Seules ont réussi à sauver leurs apparences, la Celac, les organisations sous-régionales, andines, caribéennes et du cône sud. Survie languissante, ayant justifié la titraille désabusée d’une revue économique , « Le Mercosur a trente ans, et il n’y a rien à célébrer ». Les complémentarités économiques de voisinage ont perdu leur bien fondé. Les libéraux aux affaires dans plusieurs pays, sensibles aux sirènes des grandes puissances, Chine, États-Unis et divers Européens, demandent à l’instar du président « oriental », l’Urugayen Lacalle Pou, une flexibilisation des préférences commerciales. Mais, paradoxe ? Les nationalistes, sans le dire se sont accommodés hier, d’Argentine au Brésil, et encore aujourd’hui de l’Argentine au Venezuela en passant par le Mexique, des contraintes de l’économie monde.

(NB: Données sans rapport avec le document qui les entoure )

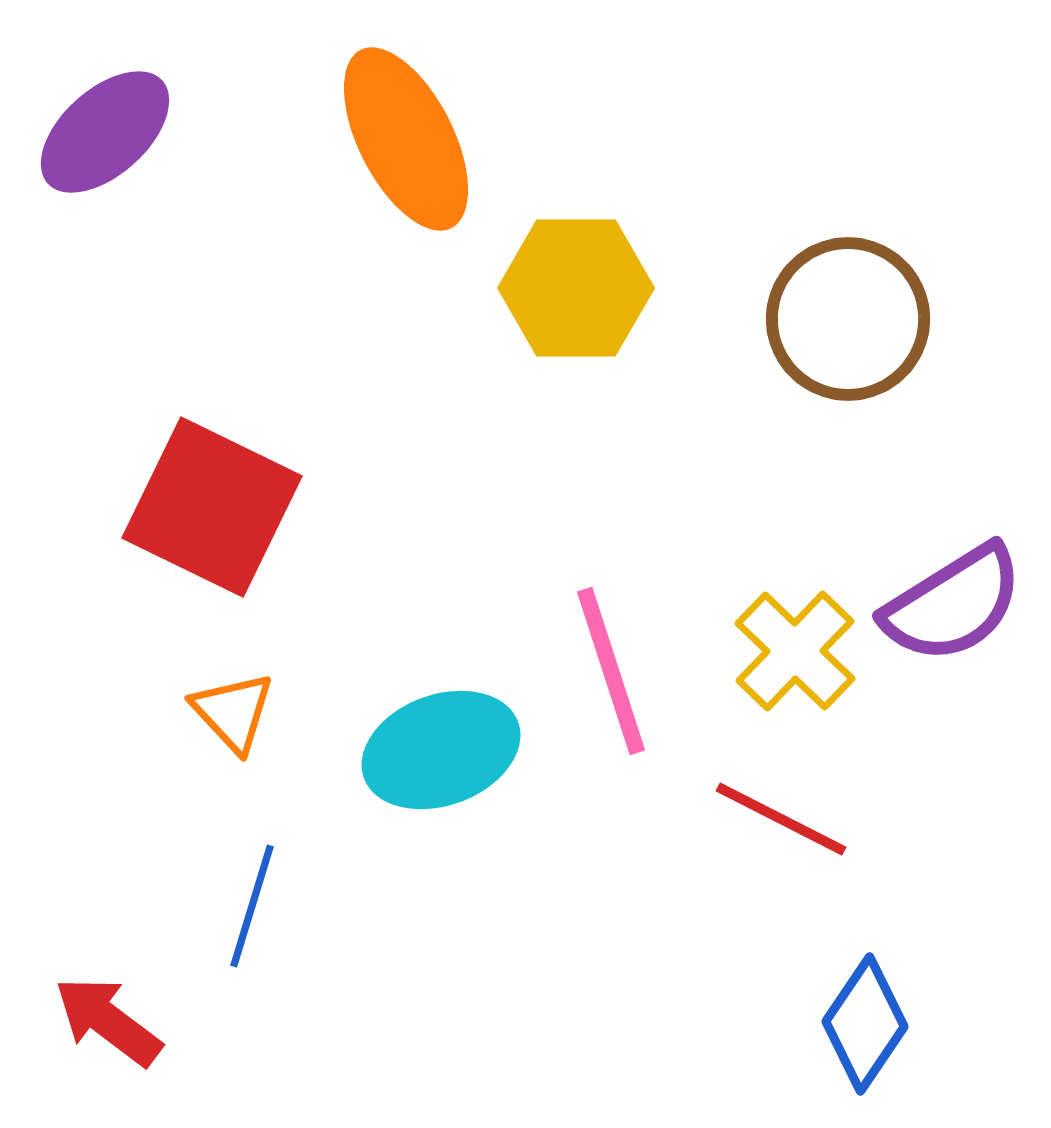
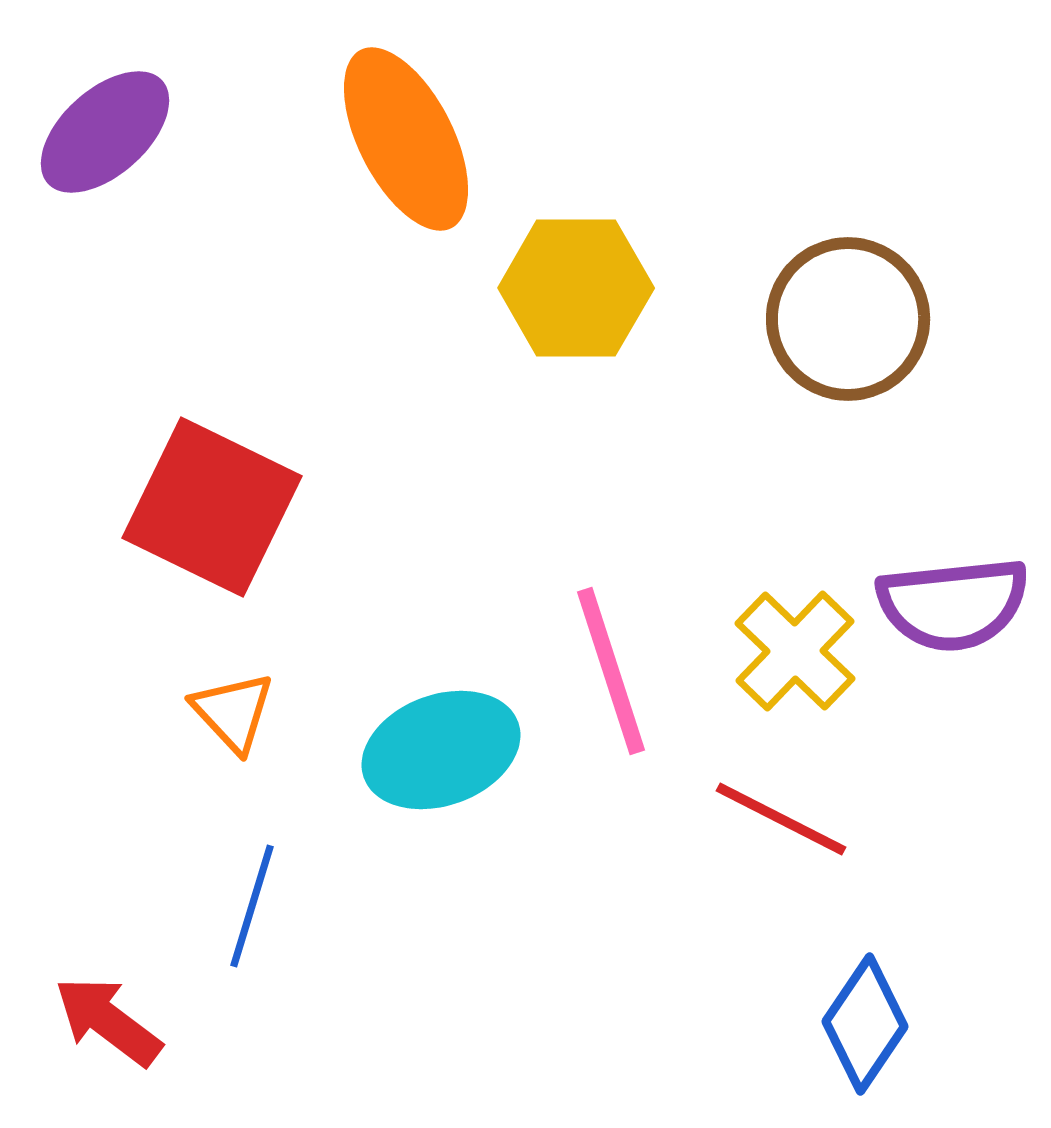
purple semicircle: rotated 26 degrees clockwise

Les ententes idéologisées ont perdu de leur pertinence, qu’il s’agisse, à gauche de l’Alba et à droite du Groupe de Lima et de ProSur. Leur perpétuation est sans doute, à terme, compromise. La Celac, œcuménique idéologiquement, a obtenu un sursis. Sans plus. Le Mexique, président tournant pour 2020, s’est vu confier de façon révélatrice un mandat supplémentaire d’une année en 2021. Le régionalisme latino-américain sans clarté survit en privilégiant l’économie de marché et les arrangements avec les économies dominantes. La CAF, banque de développement d’Amérique latine, se concentre sur les investissements infrastructurels. L’Espagne et le Portugal, États membres extracontinentaux, sont les garants implicites de son ouverture au monde. Les arrangements sont la dominante du moment. En bilatéral avec la Chine. En pactisant avec les États-Unis, comme l’a fait le Mexique avec le T-MEC. En associant les « riches » de ce monde, observateurs au sein de l’Alliance du Pacifique. En acceptant le 12 septembre 2020, l’accession inédite d’un Étatsunien à la tête de la BID (Banque interaméricaine de développement). En intégrant l’OCDE, cercle symbolique du « premier monde », comme l’a fait le Costa-Rica, le 26 mai 2021, après le Mexique (en 1994), le Chili (en 2010), la Colombie (en 2020). Et demain l’Argentine, le Brésil et le Pérou, qui sont encore en liste d’attente.